I was trying to explore the PyOD functionality, and I can see, that the results by default are very low compared to the ADBench paper. Moreover, when I compare the Isolation Forest, the sklearn implementation just performs better. I used fixed random_state so you can reproduce it.

Isolation Forest

from pyod.models.iforest import IForest
data = np.load('../data/numerical/01_breastw.npz',
                   allow_pickle=True)  # very simple dataset
X, y = data['X'], data['y']
X_train, X_test, y_train, y_test = train_test_split(
    X, y, test_size=0.3, shuffle=True, random_state=23)

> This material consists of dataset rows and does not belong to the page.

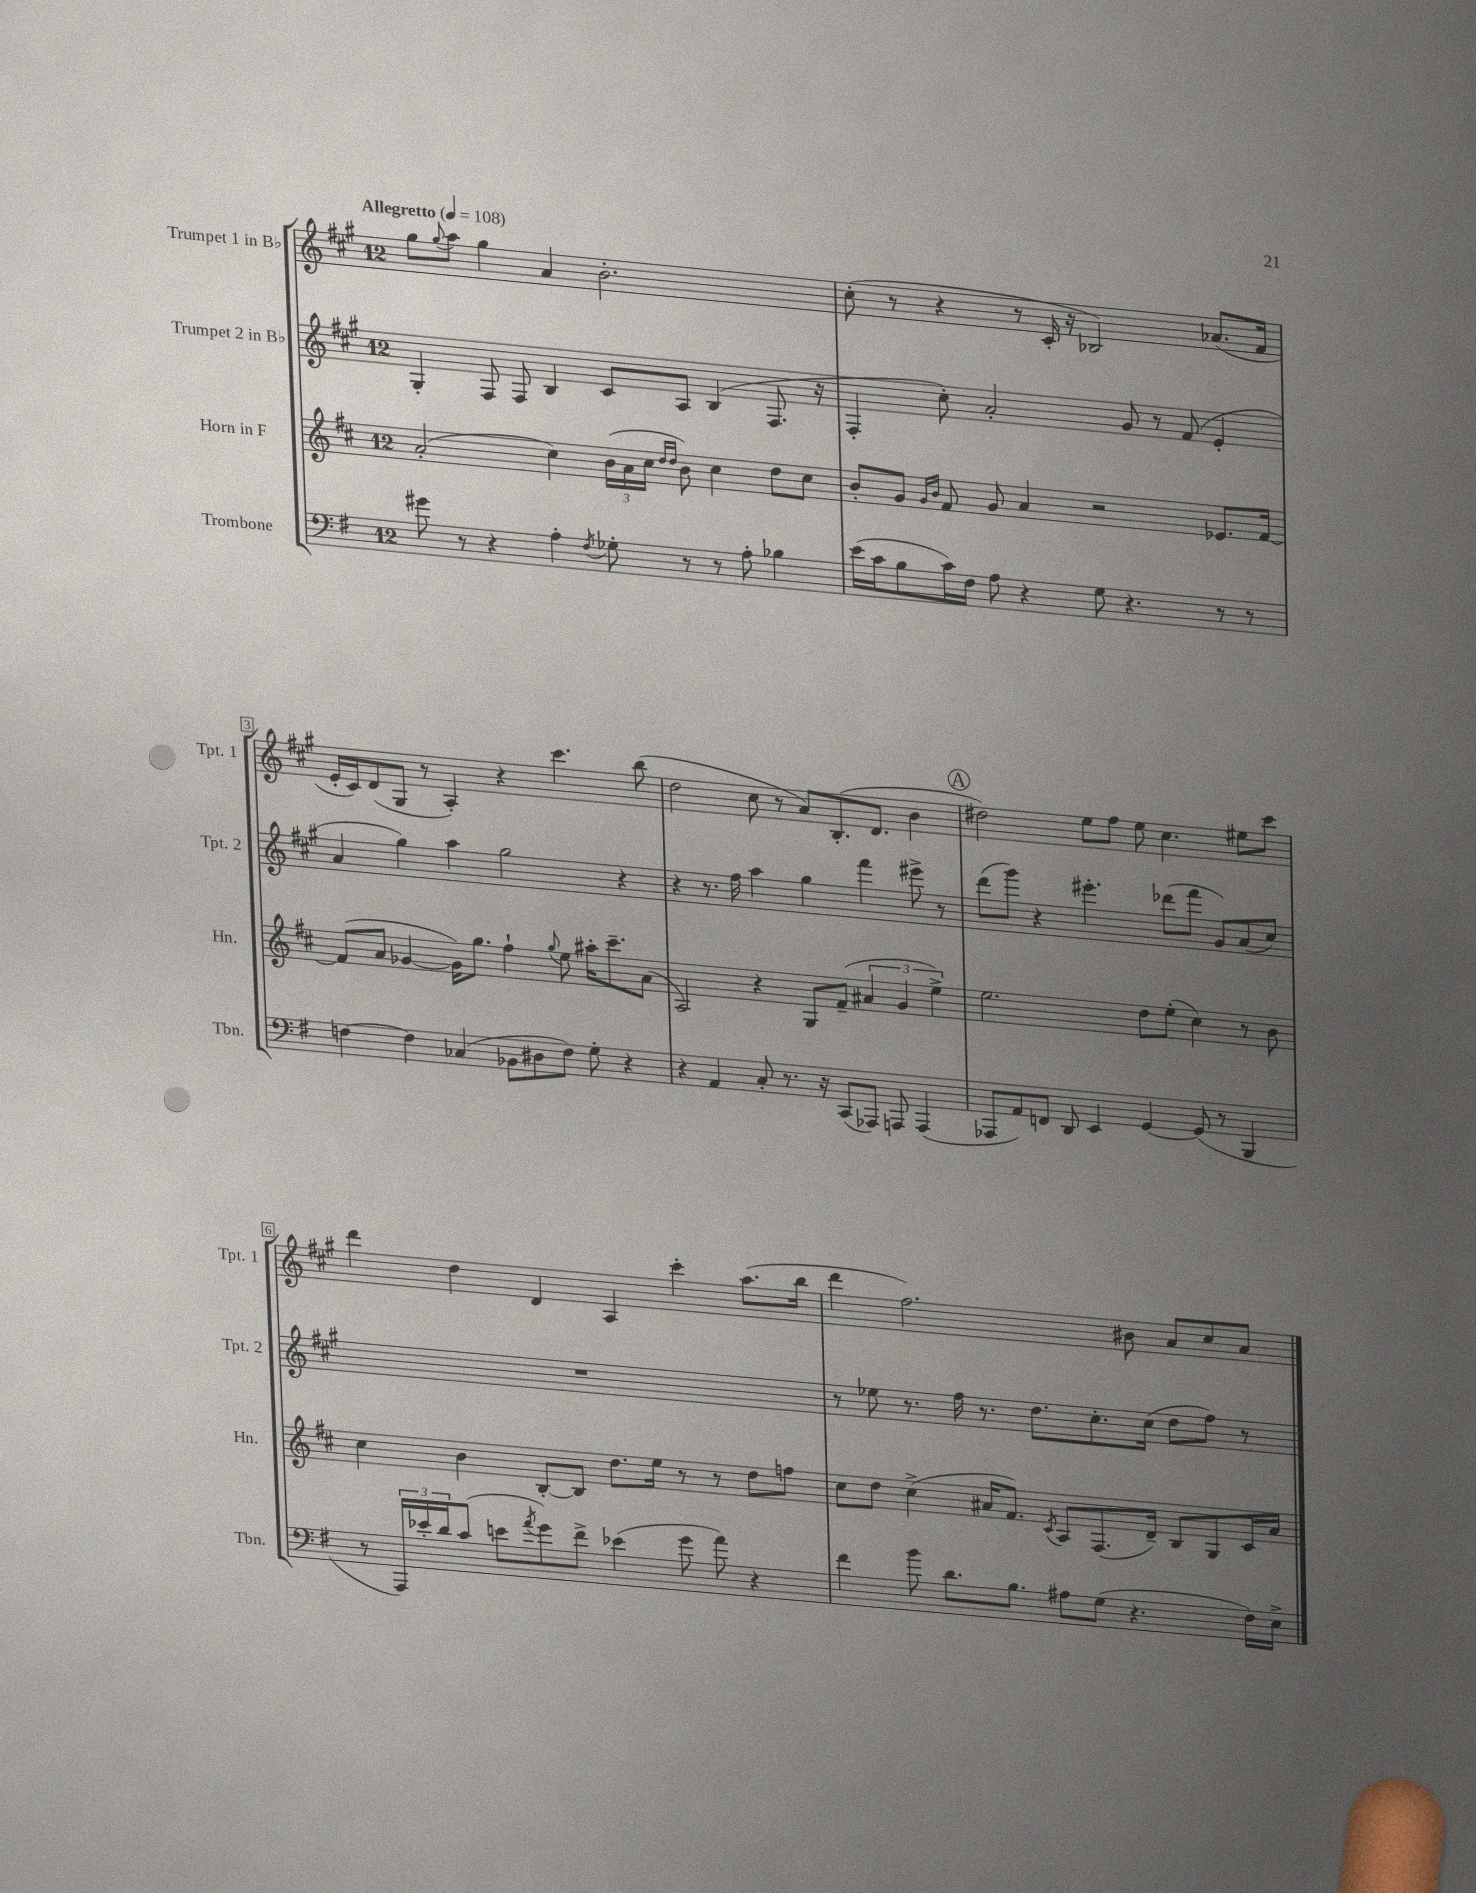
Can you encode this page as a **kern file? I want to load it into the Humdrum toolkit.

**kern	**kern	**kern	**kern
*staff4	*staff3	*staff2	*staff1
*clefF4	*clefG2	*clefG2	*clefG2
*k[f#]	*k[f#c#]	*k[f#c#g#]	*k[f#c#g#]
*M12/8	*M12/8	*M12/8	*M12/8
*MM108	*MM108	*MM108	*MM108
8g#	(2a'	4G#'	8gg#
.	.	.	8qqgg#
8r	.	.	8aa
4r	.	8F#	4gg#
.	.	8F#	.
4A'	4cc#)	4B	4a
8qF#	.	.	.
8G-'	(24b	8c#	2.b'
.	24a	.	.
.	24cc#	.	.
.	16qqdd	.	.
.	16qqdd	.	.
8r	8b)	8A	.
8r	4cc#	(4B	.
8A'	.	.	.
4B-	8dd	8.F#	.
.	8cc#	.	.
.	.	16r	.
=	=	=	=
(16e	8b'	4F#'	(8cc#'
16c	.	.	.
8B	8g	.	8r
.	16qqg	.	.
.	16qqb	.	.
16c)	8f#	8cc#')	4r
16F#	.	.	.
8A	8g	2a'	.
4r	4a	.	8r
.	.	.	16c#'
.	.	.	16r
8G	2r	.	2B-)
4.r	.	8g#	.
.	.	8r	.
.	.	(8f#	.
8r	8.e-	4e'	(8.a-
8r	.	.	.
.	[16f#	.	16f#
=	=	=	=
[4F	(8f#]	4a	16e'
.	.	.	16c#)
.	8a	.	(8d
4F]	[4g-	4gg#)	8G#
.	.	.	8r
(4C-	16g-])	4aa	4A')
.	8.gg	.	.
8BB-	4ff#`	2gg#	4r
8D#	.	.	.
.	8qqgg	.	.
8F)	8ee	.	4.ccc#
8G'	16aa#'	.	.
.	8.ccc#~	.	.
4r	.	4r	.
.	(8a	.	(8bb
=	=	=	=
4r	2A)	4r	2dd
4AA	.	8.r	.
.	.	16ff#	.
8C'	4r	4aa	8cc#
8.r	.	.	8r
.	8G	4gg#	8a)
16r	.	.	.
(8CC	(8f#~	.	(8.B'
8AAA-)	6a#	4fff#	.
.	.	.	8.d
8AAA	.	.	.
.	6g	.	.
(4AAA	.	8eee#^	4b
.	6ee^)	.	.
.	.	8r	.
=	=	=	=
8AAA-	2.ee	(8ddd	2dd#)
8AA)	.	8ggg#)	.
8FF	.	4r	.
8DD	.	.	.
4EE	.	4.eee#'	8ee
.	.	.	8ff#
[4GG	8dd	.	8ee
.	(8ee'	(8ddd-	4.cc#
(8GG]	4cc#)	8fff#	.
8r	.	8g#)	.
4BBB	8r	(8a	8ee#
.	8b	8cc#)	8ccc#
=	=	=	=
8r	4cc#	1.r	4ddd
24AAA)	.	.	.
24e-'	.	.	.
24d	.	.	.
(8c	4b	.	4dd
8e	.	.	.
8qa	.	.	.
8g)	[8B'	.	4d
8f#^	8B]	.	.
(4e-	8.dd	.	4A
.	16ee	.	.
8g	8r	.	4ccc#'
8a)	8r	.	.
4r	8dd	.	(8.aa
.	8ff	.	.
.	.	.	16bb
=	=	=	=
4f#	8cc#	8r	4ddd
.	8dd	8ee-	.
8b	(4cc#^	8.r	2.ff#)
8.d	.	.	.
.	.	16ff#	.
.	16a#	8.r	.
8.B	8.f#)	.	.
.	.	8.dd	.
.	8qc#	.	.
8A#	8A	.	.
(8G	(8.F#	8.cc#'	.
4.r	.	.	8b#
.	16d~)	(16cc#	.
.	8B	8dd	8a
.	8G	8ff#)	8cc#
16F#)	16c#	8r	8a
16E^	16a#	.	.
==	==	==	==
*-	*-	*-	*-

isf = IForest(random_state=23).fit(X_train)
isf_pred = isf.predict(X_train)
roc_auc_score(y_train, isf_pred) # => 0.6443854458530086

The result is 0.6407. Complared to the sklearn:

from sklearn.ensemble import IsolationForest
data = np.load('../data/numerical/01_breastw.npz',
                   allow_pickle=True)  # very simple dataset
X, y = data['X'], data['y']
X_train, X_test, y_train, y_test = train_test_split(
    X, y, test_size=0.3, shuffle=True, random_state=23)

isf = IsolationForest(random_state=23).fit(X_train)
isf_pred = isf.predict(X_train)
isf_pred_shifted = isf_pred.copy()
isf_pred_shifted[isf_pred_shifted == 1] = 0
isf_pred_shifted[isf_pred_shifted == -1] = 1
roc_auc_score(y_train, isf_pred_shifted) # => 0.956080882497012

The above result of 0.956 corresponds more to the paper, where score is equal to 0.9832

ECOD

from pyod.models.ecod import ECOD
data = np.load('../data/numerical/01_breastw.npz',
                   allow_pickle=True)  # very simple dataset
X, y = data['X'], data['y']
X_train, X_test, y_train, y_test = train_test_split(
    X, y, test_size=0.3, shuffle=True, random_state=23)

isf = ECOD().fit(X_train)
isf_pred = isf.predict(X_train)
roc_auc_score(y_train, isf_pred) # => 0.6490683229813665

The above 0.649 doesn't correspond to the paper's 99.17.

HBOS

from pyod.models.hbos import HBOS
data = np.load('../data/numerical/01_breastw.npz',
                   allow_pickle=True)  # very simple dataset
X, y = data['X'], data['y']
X_train, X_test, y_train, y_test = train_test_split(
    X, y, test_size=0.3, shuffle=True, random_state=23)

isf = HBOS().fit(X_train)
isf_pred = isf.predict(X_train)
roc_auc_score(y_train, isf_pred) # => 0.6443854458530086

The above 0.644 doesn't correspond to the paper's 98.94.


I use the PyOD in the simplest possible manner, and I checked the dataset with the isolation forest. That's why I think something is wrong.

The dataset is available in the ADBench repository - breastw

kordc commented 1 year ago

@yzhao062 could you say which version of PyOD you used in the ADBench? I tried release 1.0.1 and it also has those results visible above.

yzhao062 commented 1 year ago

isolation forest is a bit weird since I did not implement it but imported it from scikit-learn

see here: https://github.com/yzhao062/pyod/blob/master/pyod/models/iforest.py

from sklearn.ensemble import IsolationForest

One reason is that the hyperparameter setting and some built-in randomness of iforest.

yzhao062 commented 1 year ago

according to adbench (https://github.com/Minqi824/ADBench), we use pyod 1.0.0 for this purpose. One thing to note is, we do not predict labels but predicts raw outlier scores for ROC...

y_pred should be continuous scores, and y should be binary labels for ROC.

kordc commented 1 year ago

That's an important note, I'll rerun my experiments in this manner, thanks!

kordc commented 1 year ago

This explains everything, results are now reproducible. Thank you for the help!